Thanks a lot for your help
What's your machine specs? That really all depends on that, how many users or hits the machine takes, etc.
And if you want an easier readable format for df, do a df -h
As for the hits, the max load that we have experienced so far is 3000 concurrent users. Also during this load period they are on a page which gets refreshed with new data every 40 seconds.
Dont know whether this information is sufficient. Do let me know please.
Originally posted by akuate The more readable form
/dev/sda6 1012M 49M 912M 6% /tmp
As for the machine specs
Dual Xeon processor(2.8 GHz)
3 GB RAM
As for the hits, the max load that we have experienced so far is 3000 concurrent users. Also during this load period they are on a page which gets refreshed with new data every 40 seconds.

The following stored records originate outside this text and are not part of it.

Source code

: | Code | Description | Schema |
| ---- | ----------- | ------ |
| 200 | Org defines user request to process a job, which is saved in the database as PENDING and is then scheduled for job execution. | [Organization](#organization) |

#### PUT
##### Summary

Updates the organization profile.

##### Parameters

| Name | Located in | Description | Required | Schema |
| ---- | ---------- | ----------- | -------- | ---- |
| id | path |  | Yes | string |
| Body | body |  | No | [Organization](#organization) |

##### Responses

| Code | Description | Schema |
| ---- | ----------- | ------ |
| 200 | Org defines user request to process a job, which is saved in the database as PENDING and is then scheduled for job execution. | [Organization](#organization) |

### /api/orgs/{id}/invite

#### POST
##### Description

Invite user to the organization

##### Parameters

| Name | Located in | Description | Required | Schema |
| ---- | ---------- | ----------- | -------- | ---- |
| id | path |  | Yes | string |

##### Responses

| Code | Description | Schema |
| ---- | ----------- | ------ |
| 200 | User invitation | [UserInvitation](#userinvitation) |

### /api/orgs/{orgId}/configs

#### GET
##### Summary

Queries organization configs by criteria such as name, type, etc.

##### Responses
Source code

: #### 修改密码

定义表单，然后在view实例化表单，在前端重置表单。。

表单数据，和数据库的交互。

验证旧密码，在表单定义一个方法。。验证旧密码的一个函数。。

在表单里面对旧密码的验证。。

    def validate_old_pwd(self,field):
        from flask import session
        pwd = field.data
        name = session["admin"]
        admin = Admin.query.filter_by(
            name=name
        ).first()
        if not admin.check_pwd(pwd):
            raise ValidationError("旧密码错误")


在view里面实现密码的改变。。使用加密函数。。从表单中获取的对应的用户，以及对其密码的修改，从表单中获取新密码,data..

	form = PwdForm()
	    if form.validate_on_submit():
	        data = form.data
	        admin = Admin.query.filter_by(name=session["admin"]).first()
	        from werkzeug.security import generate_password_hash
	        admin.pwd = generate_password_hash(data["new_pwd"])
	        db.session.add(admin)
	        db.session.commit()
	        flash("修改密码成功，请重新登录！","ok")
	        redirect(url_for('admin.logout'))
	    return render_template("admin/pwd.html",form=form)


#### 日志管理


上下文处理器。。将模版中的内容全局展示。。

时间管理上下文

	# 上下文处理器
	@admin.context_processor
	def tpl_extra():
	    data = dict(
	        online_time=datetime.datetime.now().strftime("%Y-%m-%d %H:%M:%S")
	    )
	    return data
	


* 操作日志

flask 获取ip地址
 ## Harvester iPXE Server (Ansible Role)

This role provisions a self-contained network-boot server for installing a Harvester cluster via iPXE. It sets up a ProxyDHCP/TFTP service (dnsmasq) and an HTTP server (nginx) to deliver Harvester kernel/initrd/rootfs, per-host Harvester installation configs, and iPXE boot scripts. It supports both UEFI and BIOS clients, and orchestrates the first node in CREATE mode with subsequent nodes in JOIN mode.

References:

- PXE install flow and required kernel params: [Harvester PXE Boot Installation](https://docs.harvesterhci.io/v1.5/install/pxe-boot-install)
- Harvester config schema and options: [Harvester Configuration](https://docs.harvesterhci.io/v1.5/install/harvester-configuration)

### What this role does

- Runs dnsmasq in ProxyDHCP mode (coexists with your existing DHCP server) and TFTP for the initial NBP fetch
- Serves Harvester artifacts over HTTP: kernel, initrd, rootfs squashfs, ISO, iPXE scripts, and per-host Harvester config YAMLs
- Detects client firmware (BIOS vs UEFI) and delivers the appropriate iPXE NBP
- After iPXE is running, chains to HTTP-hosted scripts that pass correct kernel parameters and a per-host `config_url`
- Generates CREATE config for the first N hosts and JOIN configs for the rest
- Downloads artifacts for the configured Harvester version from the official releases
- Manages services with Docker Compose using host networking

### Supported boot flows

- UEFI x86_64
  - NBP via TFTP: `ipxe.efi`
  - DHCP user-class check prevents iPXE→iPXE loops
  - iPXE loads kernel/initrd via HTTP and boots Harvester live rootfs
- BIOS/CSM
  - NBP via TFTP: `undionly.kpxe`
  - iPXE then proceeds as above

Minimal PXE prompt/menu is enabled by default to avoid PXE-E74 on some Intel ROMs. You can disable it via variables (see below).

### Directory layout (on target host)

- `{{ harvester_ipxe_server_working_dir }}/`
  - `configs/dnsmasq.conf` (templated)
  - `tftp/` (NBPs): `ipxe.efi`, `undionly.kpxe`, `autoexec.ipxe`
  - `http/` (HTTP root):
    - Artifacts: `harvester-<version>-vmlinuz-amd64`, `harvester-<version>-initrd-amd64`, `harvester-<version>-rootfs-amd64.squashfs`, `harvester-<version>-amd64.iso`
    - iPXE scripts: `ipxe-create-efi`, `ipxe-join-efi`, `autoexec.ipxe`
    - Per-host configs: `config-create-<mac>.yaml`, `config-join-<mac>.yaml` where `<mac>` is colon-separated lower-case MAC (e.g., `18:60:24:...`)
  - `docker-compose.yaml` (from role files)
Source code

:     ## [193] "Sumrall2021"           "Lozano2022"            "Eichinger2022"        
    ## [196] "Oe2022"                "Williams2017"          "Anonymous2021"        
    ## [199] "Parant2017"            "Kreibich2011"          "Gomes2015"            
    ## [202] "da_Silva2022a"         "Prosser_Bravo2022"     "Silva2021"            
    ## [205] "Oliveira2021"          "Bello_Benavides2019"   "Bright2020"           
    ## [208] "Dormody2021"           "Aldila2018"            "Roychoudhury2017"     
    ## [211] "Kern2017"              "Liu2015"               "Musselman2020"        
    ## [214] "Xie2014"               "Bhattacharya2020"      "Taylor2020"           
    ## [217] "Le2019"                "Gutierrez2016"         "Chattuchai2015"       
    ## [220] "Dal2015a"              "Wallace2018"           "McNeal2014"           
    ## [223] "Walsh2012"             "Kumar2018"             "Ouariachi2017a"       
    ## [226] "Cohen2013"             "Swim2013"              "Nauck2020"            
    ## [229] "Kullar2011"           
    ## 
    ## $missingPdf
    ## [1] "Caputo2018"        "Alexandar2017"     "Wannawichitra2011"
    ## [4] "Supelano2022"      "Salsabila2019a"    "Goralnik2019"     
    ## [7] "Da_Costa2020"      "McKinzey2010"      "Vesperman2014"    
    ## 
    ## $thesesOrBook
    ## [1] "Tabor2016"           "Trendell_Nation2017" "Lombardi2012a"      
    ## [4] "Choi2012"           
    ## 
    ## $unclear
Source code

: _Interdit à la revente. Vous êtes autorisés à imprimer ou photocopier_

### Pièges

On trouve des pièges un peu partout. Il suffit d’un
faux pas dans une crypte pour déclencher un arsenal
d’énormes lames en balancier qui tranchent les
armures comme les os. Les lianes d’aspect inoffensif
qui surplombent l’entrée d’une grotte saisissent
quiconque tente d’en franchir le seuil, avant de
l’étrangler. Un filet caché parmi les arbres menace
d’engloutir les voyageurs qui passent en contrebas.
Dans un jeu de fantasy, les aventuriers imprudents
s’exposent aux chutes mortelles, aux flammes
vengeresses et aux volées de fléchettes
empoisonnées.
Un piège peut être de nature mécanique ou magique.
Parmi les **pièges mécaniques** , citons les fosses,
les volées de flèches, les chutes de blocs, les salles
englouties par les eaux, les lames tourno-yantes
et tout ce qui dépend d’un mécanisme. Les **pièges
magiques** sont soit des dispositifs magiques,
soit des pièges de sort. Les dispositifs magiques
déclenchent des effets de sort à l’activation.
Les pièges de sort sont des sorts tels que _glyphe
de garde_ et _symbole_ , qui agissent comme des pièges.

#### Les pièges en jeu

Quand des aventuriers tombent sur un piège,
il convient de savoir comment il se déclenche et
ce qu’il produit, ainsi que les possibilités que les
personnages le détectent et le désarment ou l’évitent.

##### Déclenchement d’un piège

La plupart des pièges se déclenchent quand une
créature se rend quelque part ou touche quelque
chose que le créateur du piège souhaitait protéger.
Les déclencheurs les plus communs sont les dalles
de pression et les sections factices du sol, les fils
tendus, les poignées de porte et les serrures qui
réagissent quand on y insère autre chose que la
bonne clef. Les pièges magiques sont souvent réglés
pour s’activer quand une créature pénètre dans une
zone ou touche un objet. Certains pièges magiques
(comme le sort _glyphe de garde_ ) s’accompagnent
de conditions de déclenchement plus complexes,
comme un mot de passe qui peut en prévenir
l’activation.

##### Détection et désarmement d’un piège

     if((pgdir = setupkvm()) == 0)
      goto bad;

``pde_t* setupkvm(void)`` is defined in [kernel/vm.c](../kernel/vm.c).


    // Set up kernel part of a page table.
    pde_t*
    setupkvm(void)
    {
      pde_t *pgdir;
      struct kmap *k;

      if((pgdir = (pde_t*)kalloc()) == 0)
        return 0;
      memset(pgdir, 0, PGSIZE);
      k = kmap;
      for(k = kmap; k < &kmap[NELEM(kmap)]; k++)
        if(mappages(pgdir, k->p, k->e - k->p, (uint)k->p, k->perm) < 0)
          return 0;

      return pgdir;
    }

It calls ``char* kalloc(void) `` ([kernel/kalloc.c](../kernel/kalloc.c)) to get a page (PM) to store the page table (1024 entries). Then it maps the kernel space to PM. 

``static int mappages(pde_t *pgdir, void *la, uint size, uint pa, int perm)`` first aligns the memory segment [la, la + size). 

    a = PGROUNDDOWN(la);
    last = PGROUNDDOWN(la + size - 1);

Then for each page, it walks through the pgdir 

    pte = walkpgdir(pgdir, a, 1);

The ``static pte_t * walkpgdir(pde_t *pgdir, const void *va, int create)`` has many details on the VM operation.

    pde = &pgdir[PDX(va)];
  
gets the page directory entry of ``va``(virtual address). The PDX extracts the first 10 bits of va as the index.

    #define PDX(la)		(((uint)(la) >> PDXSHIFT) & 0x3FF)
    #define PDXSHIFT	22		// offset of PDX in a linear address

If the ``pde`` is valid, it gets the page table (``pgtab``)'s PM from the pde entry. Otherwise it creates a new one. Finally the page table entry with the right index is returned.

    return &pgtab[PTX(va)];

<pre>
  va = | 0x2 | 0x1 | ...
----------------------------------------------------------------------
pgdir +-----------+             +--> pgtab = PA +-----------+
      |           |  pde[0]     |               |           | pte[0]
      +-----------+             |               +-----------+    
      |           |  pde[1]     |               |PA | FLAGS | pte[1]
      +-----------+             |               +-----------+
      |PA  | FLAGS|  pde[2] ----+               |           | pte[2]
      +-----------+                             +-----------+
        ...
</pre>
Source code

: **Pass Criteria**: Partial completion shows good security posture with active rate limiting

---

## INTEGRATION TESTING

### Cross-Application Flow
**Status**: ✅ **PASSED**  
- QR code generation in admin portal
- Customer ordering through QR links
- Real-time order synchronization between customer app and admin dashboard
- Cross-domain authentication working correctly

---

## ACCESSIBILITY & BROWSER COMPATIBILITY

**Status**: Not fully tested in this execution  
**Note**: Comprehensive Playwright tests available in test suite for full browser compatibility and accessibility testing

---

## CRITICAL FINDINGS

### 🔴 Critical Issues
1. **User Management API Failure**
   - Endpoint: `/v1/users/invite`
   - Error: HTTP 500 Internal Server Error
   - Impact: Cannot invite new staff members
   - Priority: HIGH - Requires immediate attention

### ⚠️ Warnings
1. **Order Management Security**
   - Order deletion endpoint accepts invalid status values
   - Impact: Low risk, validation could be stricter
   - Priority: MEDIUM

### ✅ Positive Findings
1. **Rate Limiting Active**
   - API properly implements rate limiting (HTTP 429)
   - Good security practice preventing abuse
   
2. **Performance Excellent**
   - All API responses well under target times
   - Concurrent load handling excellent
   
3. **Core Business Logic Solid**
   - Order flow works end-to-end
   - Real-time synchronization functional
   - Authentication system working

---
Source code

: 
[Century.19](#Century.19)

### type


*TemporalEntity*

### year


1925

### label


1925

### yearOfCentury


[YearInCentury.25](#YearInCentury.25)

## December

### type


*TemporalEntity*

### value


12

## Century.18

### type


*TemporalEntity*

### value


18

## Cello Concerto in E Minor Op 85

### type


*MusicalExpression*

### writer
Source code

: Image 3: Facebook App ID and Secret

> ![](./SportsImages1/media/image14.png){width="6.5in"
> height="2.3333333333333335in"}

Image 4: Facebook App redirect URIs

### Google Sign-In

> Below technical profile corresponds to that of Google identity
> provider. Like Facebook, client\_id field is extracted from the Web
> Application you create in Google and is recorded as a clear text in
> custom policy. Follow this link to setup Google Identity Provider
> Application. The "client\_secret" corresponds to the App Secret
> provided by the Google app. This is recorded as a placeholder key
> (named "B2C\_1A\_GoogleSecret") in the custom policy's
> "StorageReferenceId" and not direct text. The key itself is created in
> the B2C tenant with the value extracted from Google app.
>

Dont know whether this information is sufficient. Do let me know please.
Thanks a lot for the help
I'd say with those specs, you shouldn't or probably couldn't tell a difference mounting /tmp as tmpfs into memory or leaving it as it is. Expecially since your only using 6% of your space allocated for /tmp
Originally posted by akuate I see what you are saying. Thanks a lot for your help, I guess there is no benefit I will see here.
Yeah and if this is mainly a web server serving to poeple, most of apache's processes are going to get loaded into ram anyways. Majority of the time /tmp will get used for those actually logging directly into the server, etc.